## SUPPLIED TEXT
-- Start --

Sometimes a little thing takes me by surprise and I fall in love with Rich all over again. It could be the way he walks in the doorway excited to be home and see the kids at a moment when I want to run out that very same door, or hearing him explain a concept to them in very grown-up terms with intricate details. On my friend, Maneli’s, fortieth birthday, it was seeing Rich dressed up as the famous photographer from the ‘70s and ‘80s, Robert Mapplethorpe, in a costume far more precise and compelling than I could have ever imagined.

Rich was not very familiar with Robert Mapplethorpe until about a week before Maneli’s fortieth birthday. I didn’t know Patti Smith all that well, either. I liked her music, but I didn’t appreciate that she was – or would soon become – one of my heroes. One important thing I’ve learned in the past few years is that love and heroes reveal themselves in unusual ways.

Fortieth birthday parties have become the new weddings for us. Many of our friends are married about a decade now, with kids well into elementary school. Unlike at our weddings, where we focused on linen colors, fonts on the invitations and other unimportant details, we now know what is important: time to step out of our daily routines, enjoy living, connect with friends and reflect on the relationships that define us.

If we get to wear a costume and travel to another time or place, that’s a bonus. While I normally do the bare minimum when presented with a costume theme, this one spoke to me more than the typical ‘80s or Great Gatsby party. Maneli, my highly fashionable friend who embodied all the beauty of her authentic Persian and faux Italian background, had always dreamed of living at the time of Studio 54. She decided this had to be her fortieth birthday theme. In describing her vision to us, Maneli was sure to mention that Studio 54 was not about generic disco, afros and psychedelic prints. She encouraged us not to think of Saturday Night Fever, but to research Studio 54 and to dress as actual characters from the nightclub’s heyday. She planned to dress as Bianca Jagger, probably without the white horse given limitations in the elevator of her cousin’s Meatpacking loft.

-- End --

## PARTS OF THE EXERCISE
a – Which people does the birthday-party essay mention by name?
b – Pick up the birthday-party essay after its final sentence, the one about Bianca Jagger and the loft elevator, and keep writing it.

## DATA SECTION
-- Start --

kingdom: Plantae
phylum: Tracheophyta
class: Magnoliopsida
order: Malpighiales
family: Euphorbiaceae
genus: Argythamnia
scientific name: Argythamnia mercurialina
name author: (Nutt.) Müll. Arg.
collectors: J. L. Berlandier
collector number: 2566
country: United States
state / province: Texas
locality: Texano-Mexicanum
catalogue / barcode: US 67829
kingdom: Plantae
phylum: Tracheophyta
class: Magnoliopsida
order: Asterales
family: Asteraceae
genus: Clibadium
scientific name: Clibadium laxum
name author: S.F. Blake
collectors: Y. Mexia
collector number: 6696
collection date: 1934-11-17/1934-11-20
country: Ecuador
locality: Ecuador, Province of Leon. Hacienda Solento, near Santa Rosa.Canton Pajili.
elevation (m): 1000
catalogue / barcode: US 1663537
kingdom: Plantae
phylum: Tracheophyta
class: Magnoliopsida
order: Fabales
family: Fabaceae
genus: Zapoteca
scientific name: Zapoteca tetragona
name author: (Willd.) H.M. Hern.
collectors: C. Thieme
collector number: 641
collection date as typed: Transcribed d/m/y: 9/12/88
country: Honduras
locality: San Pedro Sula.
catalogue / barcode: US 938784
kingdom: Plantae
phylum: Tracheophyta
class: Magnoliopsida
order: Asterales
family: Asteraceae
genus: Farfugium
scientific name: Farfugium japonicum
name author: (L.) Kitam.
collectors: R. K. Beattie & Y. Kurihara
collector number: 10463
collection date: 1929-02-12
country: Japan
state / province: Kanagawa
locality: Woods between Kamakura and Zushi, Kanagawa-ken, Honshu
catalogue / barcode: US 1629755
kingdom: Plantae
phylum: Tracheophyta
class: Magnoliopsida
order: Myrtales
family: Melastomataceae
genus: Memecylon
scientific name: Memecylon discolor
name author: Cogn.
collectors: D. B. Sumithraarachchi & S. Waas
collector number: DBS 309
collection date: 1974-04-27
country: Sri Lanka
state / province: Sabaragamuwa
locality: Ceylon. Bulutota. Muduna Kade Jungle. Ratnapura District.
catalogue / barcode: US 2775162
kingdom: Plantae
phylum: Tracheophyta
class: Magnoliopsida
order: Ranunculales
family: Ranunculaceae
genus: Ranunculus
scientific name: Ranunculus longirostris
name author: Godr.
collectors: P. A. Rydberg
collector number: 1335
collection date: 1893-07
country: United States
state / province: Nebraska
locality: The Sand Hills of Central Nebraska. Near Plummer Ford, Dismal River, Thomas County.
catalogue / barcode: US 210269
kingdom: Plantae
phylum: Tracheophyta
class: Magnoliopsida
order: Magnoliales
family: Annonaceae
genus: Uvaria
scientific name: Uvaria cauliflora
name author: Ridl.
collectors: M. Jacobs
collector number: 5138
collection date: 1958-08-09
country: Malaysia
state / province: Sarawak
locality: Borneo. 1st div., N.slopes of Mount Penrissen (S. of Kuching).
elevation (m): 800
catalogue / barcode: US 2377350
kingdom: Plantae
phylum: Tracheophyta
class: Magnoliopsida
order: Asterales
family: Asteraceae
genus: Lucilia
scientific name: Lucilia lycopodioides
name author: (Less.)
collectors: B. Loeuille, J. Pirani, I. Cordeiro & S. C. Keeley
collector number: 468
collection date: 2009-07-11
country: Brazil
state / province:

-- End --

## FINAL ANSWERS
a – Rich, Maneli, Robert Mapplethorpe, Patti Smith, Bianca Jagger

b –
Challenge accepted. I considered Andy Warhol, Blondie and others, but needed to look no further than my second grade classroom. After dismissing my students, when I was alone, what did I play to create a bridge between a long day of teaching other people’s children and my evening with my own demanding offspring? 70s and 80s Rock. Velvet Underground. Patti Smith. Tom Waits. I played a lot of other stuff, too, all of which was startling to other teachers who stopped by to chat about lesson plans. Each piece was carefully selected to give me that moment of escape and that connection to art that I missed in the everyday moments of my life. The more emotional the better. A year before Maneli’s party, I left my teaching job because I had a third child. During that year, I immersed myself in reading and writing, and I had recently read Just Kids, Patti Smith’s memoir. A lightbulb went off, and that is who we would be: Patti Smith and Robert Mapplethorpe.

Rich doesn’t share my love of ’70s Punk or Warhol’s Factory. I’m not sure he could have correctly answered a Jeopardy question, “Who is Robert Mapplethorpe?” if shown the artist’s picture a week prior. But as I have joked in the past, Rich has an attitude of “Go big or go home” when it comes to executing an idea, particularly for entertainment purposes, and he loves a good costume party.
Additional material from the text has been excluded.